When duplicating the records beneath this instruction, omit every picture and keep all else exact.

══ Material provided ══

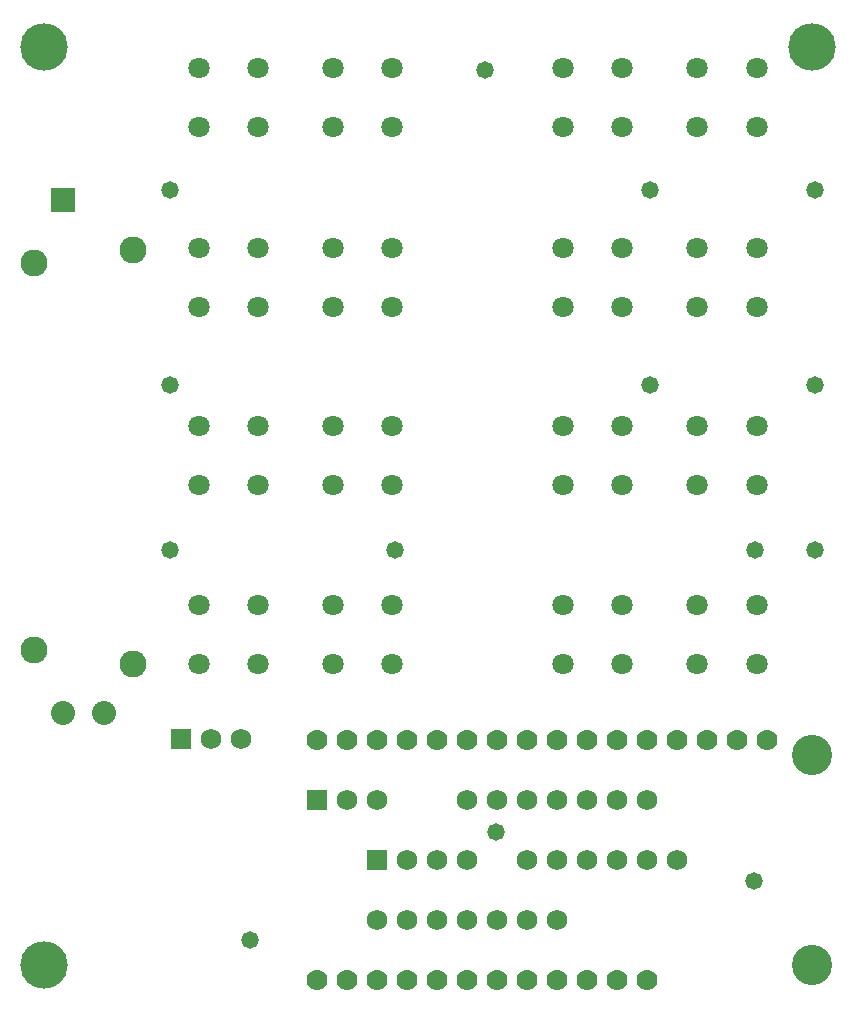
<source format=gbs>
G04 Layer_Color=16711935*
%FSLAX23Y23*%
%MOIN*%
G70*
G01*
G75*
%ADD20C,0.090*%
%ADD21C,0.080*%
%ADD22R,0.080X0.080*%
%ADD29C,0.070*%
%ADD30C,0.134*%
%ADD31C,0.068*%
%ADD32R,0.068X0.068*%
%ADD33C,0.071*%
%ADD34C,0.158*%
%ADD35C,0.058*%
D20*
X2098Y4866D02*
D03*
Y6156D02*
D03*
X2428Y4821D02*
D03*
X2428Y6201D02*
D03*
D21*
X2331Y4656D02*
D03*
X2194D02*
D03*
D22*
Y6367D02*
D03*
D29*
X4139Y3765D02*
D03*
X4039D02*
D03*
X3939D02*
D03*
X3839D02*
D03*
X3739D02*
D03*
X3639D02*
D03*
X3539D02*
D03*
X3439D02*
D03*
X3339D02*
D03*
X3239D02*
D03*
X3139D02*
D03*
X3039D02*
D03*
Y4565D02*
D03*
X3139D02*
D03*
X3239D02*
D03*
X3339D02*
D03*
X3439D02*
D03*
X3539D02*
D03*
X3639D02*
D03*
X3739D02*
D03*
X3839D02*
D03*
X3939D02*
D03*
X4039D02*
D03*
X4139D02*
D03*
X4239D02*
D03*
X4339D02*
D03*
X4439D02*
D03*
X4539D02*
D03*
D30*
X4689Y3815D02*
D03*
Y4515D02*
D03*
D31*
X2785Y4570D02*
D03*
X2685D02*
D03*
X3239Y4365D02*
D03*
X3139D02*
D03*
X3539D02*
D03*
X3739D02*
D03*
X3839D02*
D03*
X4139D02*
D03*
X4039D02*
D03*
X3639D02*
D03*
X3939D02*
D03*
X3239Y3965D02*
D03*
X3439D02*
D03*
X3539D02*
D03*
X3839D02*
D03*
X3739D02*
D03*
X3339D02*
D03*
X3639D02*
D03*
X3339Y4165D02*
D03*
X3439D02*
D03*
X3539D02*
D03*
X3839D02*
D03*
X3939D02*
D03*
X4239D02*
D03*
X4139D02*
D03*
X3739D02*
D03*
X4039D02*
D03*
D32*
X2585Y4570D02*
D03*
X3039Y4365D02*
D03*
X3239Y4165D02*
D03*
D33*
X4308Y5017D02*
D03*
X4505D02*
D03*
Y4820D02*
D03*
X4308D02*
D03*
X4057Y5017D02*
D03*
X3860D02*
D03*
Y4820D02*
D03*
X4057D02*
D03*
X4308Y5612D02*
D03*
X4505D02*
D03*
Y5415D02*
D03*
X4308D02*
D03*
X4057Y5612D02*
D03*
X3860D02*
D03*
Y5415D02*
D03*
X4057D02*
D03*
X4308Y6207D02*
D03*
X4505D02*
D03*
Y6010D02*
D03*
X4308D02*
D03*
X4057Y6207D02*
D03*
X3860D02*
D03*
Y6010D02*
D03*
X4057D02*
D03*
X4308Y6805D02*
D03*
X4505D02*
D03*
Y6608D02*
D03*
X4308D02*
D03*
X4057Y6805D02*
D03*
X3860D02*
D03*
Y6608D02*
D03*
X4057D02*
D03*
X3093Y5017D02*
D03*
X3290D02*
D03*
Y4820D02*
D03*
X3093D02*
D03*
X2842Y5017D02*
D03*
X2645D02*
D03*
Y4820D02*
D03*
X2842D02*
D03*
X3093Y5612D02*
D03*
X3290D02*
D03*
Y5415D02*
D03*
X3093D02*
D03*
X2842Y5612D02*
D03*
X2645D02*
D03*
Y5415D02*
D03*
X2842D02*
D03*
X3093Y6207D02*
D03*
X3290D02*
D03*
Y6010D02*
D03*
X3093D02*
D03*
X2842Y6207D02*
D03*
X2645D02*
D03*
Y6010D02*
D03*
X2842D02*
D03*
X3093Y6805D02*
D03*
X3290D02*
D03*
Y6608D02*
D03*
X3093D02*
D03*
X2842Y6805D02*
D03*
X2645D02*
D03*
Y6608D02*
D03*
X2842D02*
D03*
D34*
X2130Y3815D02*
D03*
X4689Y6875D02*
D03*
X2130D02*
D03*
D35*
X2815Y3898D02*
D03*
X3600Y6800D02*
D03*
X4495Y4095D02*
D03*
X2550Y5200D02*
D03*
X3300D02*
D03*
X4500D02*
D03*
X4700Y5750D02*
D03*
Y6400D02*
D03*
X4150D02*
D03*
X2550Y5750D02*
D03*
X4700Y5200D02*
D03*
X4150Y5750D02*
D03*
X2550Y6400D02*
D03*
X3635Y4260D02*
D03*
M02*

</source>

═══

• [Answer to this exercise]:
<source format=gbs>
G04 Layer_Color=16711935*
%FSLAX23Y23*%
%MOIN*%
G70*
G01*
G75*
%ADD20C,0.090*%
%ADD21C,0.080*%
%ADD22R,0.080X0.080*%
%ADD29C,0.070*%
%ADD30C,0.134*%
%ADD31C,0.068*%
%ADD32R,0.068X0.068*%
%ADD33C,0.071*%
%ADD34C,0.158*%
%ADD35C,0.058*%
D20*
X2098Y4866D02*
D03*
Y6156D02*
D03*
X2428Y4821D02*
D03*
X2428Y6201D02*
D03*
D21*
X2331Y4656D02*
D03*
X2194D02*
D03*
D22*
Y6367D02*
D03*
D29*
X4139Y3765D02*
D03*
X4039D02*
D03*
X3939D02*
D03*
X3839D02*
D03*
X3739D02*
D03*
X3639D02*
D03*
X3539D02*
D03*
X3439D02*
D03*
X3339D02*
D03*
X3239D02*
D03*
X3139D02*
D03*
X3039D02*
D03*
Y4565D02*
D03*
X3139D02*
D03*
X3239D02*
D03*
X3339D02*
D03*
X3439D02*
D03*
X3539D02*
D03*
X3639D02*
D03*
X3739D02*
D03*
X3839D02*
D03*
X3939D02*
D03*
X4039D02*
D03*
X4139D02*
D03*
X4239D02*
D03*
X4339D02*
D03*
X4439D02*
D03*
X4539D02*
D03*
D30*
X4689Y3815D02*
D03*
Y4515D02*
D03*
D31*
X2785Y4570D02*
D03*
X2685D02*
D03*
X3239Y4365D02*
D03*
X3139D02*
D03*
X3539D02*
D03*
X3739D02*
D03*
X3839D02*
D03*
X4139D02*
D03*
X4039D02*
D03*
X3639D02*
D03*
X3939D02*
D03*
X3239Y3965D02*
D03*
X3439D02*
D03*
X3539D02*
D03*
X3839D02*
D03*
X3739D02*
D03*
X3339D02*
D03*
X3639D02*
D03*
X3339Y4165D02*
D03*
X3439D02*
D03*
X3539D02*
D03*
X3839D02*
D03*
X3939D02*
D03*
X4239D02*
D03*
X4139D02*
D03*
X3739D02*
D03*
X4039D02*
D03*
D32*
X2585Y4570D02*
D03*
X3039Y4365D02*
D03*
X3239Y4165D02*
D03*
D33*
X4308Y5017D02*
D03*
X4505D02*
D03*
Y4820D02*
D03*
X4308D02*
D03*
X4057Y5017D02*
D03*
X3860D02*
D03*
Y4820D02*
D03*
X4057D02*
D03*
X4308Y5612D02*
D03*
X4505D02*
D03*
Y5415D02*
D03*
X4308D02*
D03*
X4057Y5612D02*
D03*
X3860D02*
D03*
Y5415D02*
D03*
X4057D02*
D03*
X4308Y6207D02*
D03*
X4505D02*
D03*
Y6010D02*
D03*
X4308D02*
D03*
X4057Y6207D02*
D03*
X3860D02*
D03*
Y6010D02*
D03*
X4057D02*
D03*
X4308Y6805D02*
D03*
X4505D02*
D03*
Y6608D02*
D03*
X4308D02*
D03*
X4057Y6805D02*
D03*
X3860D02*
D03*
Y6608D02*
D03*
X4057D02*
D03*
X3093Y5017D02*
D03*
X3290D02*
D03*
Y4820D02*
D03*
X3093D02*
D03*
X2842Y5017D02*
D03*
X2645D02*
D03*
Y4820D02*
D03*
X2842D02*
D03*
X3093Y5612D02*
D03*
X3290D02*
D03*
Y5415D02*
D03*
X3093D02*
D03*
X2842Y5612D02*
D03*
X2645D02*
D03*
Y5415D02*
D03*
X2842D02*
D03*
X3093Y6207D02*
D03*
X3290D02*
D03*
Y6010D02*
D03*
X3093D02*
D03*
X2842Y6207D02*
D03*
X2645D02*
D03*
Y6010D02*
D03*
X2842D02*
D03*
X3093Y6805D02*
D03*
X3290D02*
D03*
Y6608D02*
D03*
X3093D02*
D03*
X2842Y6805D02*
D03*
X2645D02*
D03*
Y6608D02*
D03*
X2842D02*
D03*
D34*
X2130Y3815D02*
D03*
X4689Y6875D02*
D03*
X2130D02*
D03*
D35*
X2815Y3898D02*
D03*
X3600Y6800D02*
D03*
X4495Y4095D02*
D03*
X2550Y5200D02*
D03*
X3300D02*
D03*
X4500D02*
D03*
X4700Y5750D02*
D03*
Y6400D02*
D03*
X4150D02*
D03*
X2550Y5750D02*
D03*
X4700Y5200D02*
D03*
X4150Y5750D02*
D03*
X2550Y6400D02*
D03*
X3635Y4260D02*
D03*
M02*

</source>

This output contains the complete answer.